No one would ever confuse me with one of Malcolm Gladwell’s Connector types. I’m not a schmoozer and I dislike blurring the boundaries between personal and business, much to my own detriment no doubt.

But let me state this plainly: sharing is work. I look at the pyroclastic flow of Tweets from that Mashable guy and I just get exhausted. And a little sad.

Last weekend I was a bachelor because Lindsay was visiting my daughter in DC. So I decided it would be my weekend of being digitally social. I would be multi-platform, synchronous, dynamic and engaged.

First I decided I would Tweet (I’ve had a Twitter account for a month, totally inactive). But about what? And to whom? And if I riff on someone else’s stuff, how do I keep the url of that person’s Tweet or post or whatever from hoovering up half of my 140 characters?

Also, if I Tweet, do I tell people about it on my blog? Or is it the other way around–tell people on Twitter I just added a blog post? And does that show up on Facebook? Should it?

Now my agency has a blog and a Twitter feed. Am I supposed to keep them all separate? Isn’t that the virtual equivalent of being schizoid?

Look, here’s an interesting article. Do I hog it for myself to RT on my own Twitter account? Do I take one for the team and send it to Seiden?

Are there people you can hire who will spend all day on Google looking for the urls you need to link your references?

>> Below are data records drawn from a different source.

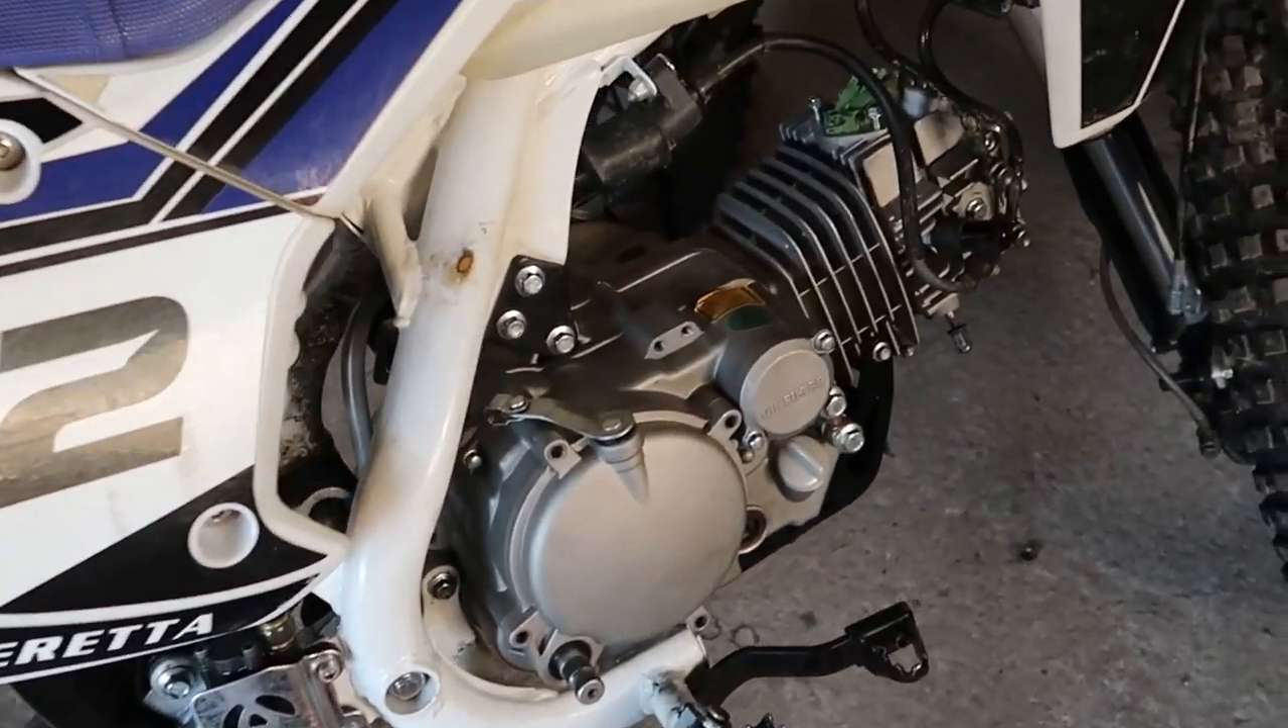Silnik już jest w ramie jak widzicie jeszcze zostanie tutaj parę takich pierdół do roboty.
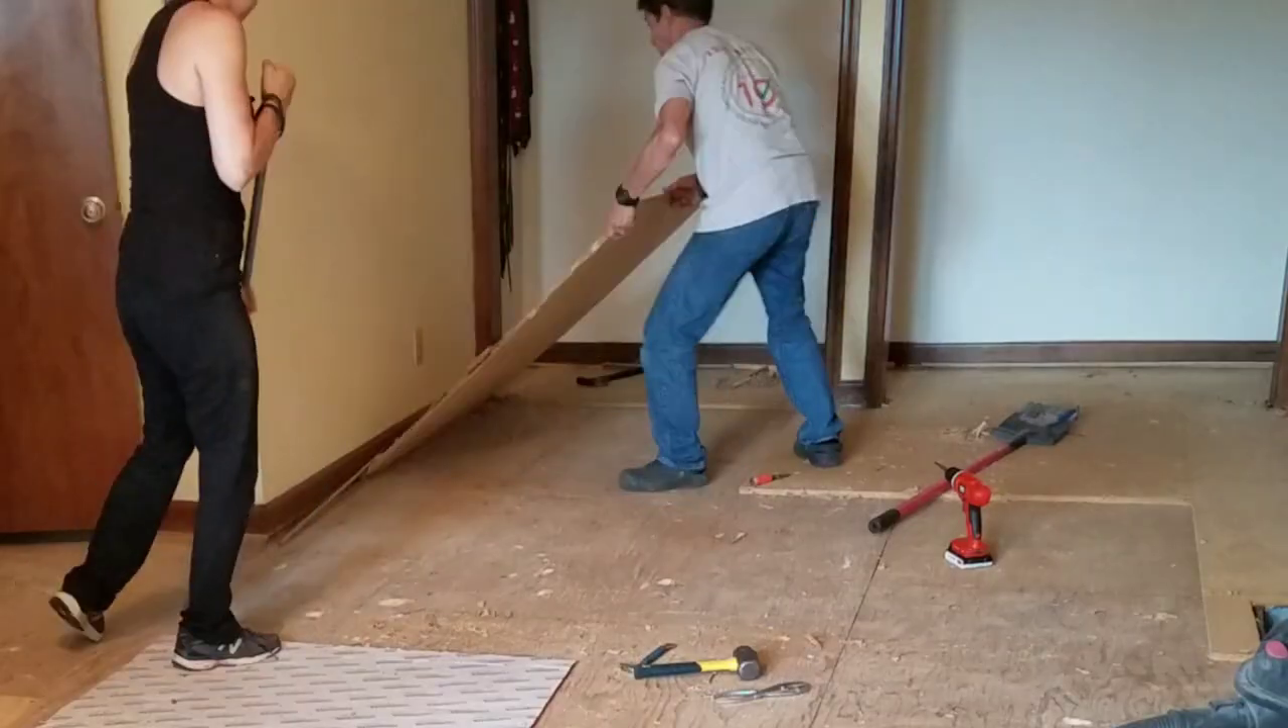We're halfway done. We got all the plywood removed from one side of the room and now we are working on the other side.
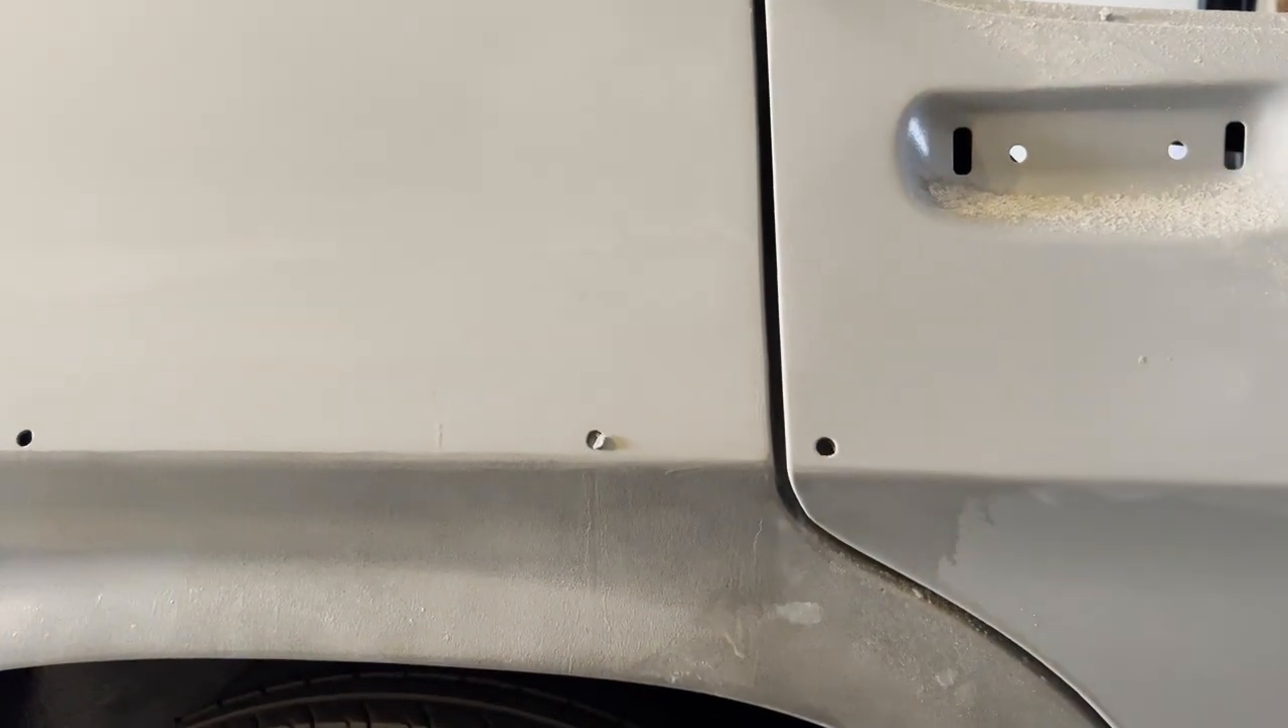Now, you see how we've got a nice gap all the way down? It's very consistent.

I mean, who wants to do that? That’s worse than digging fence posts.

At least when you’re digging fence posts, your mind is free to wander.

Spending your day staring at 4 open, blinking dashboards, wondering how to parse your thoughts into packets to disburse into these gaping maws, is like putting your brain through a potato ricer.

And one more thing–there’s absolutely nothing refreshing about refreshing your page.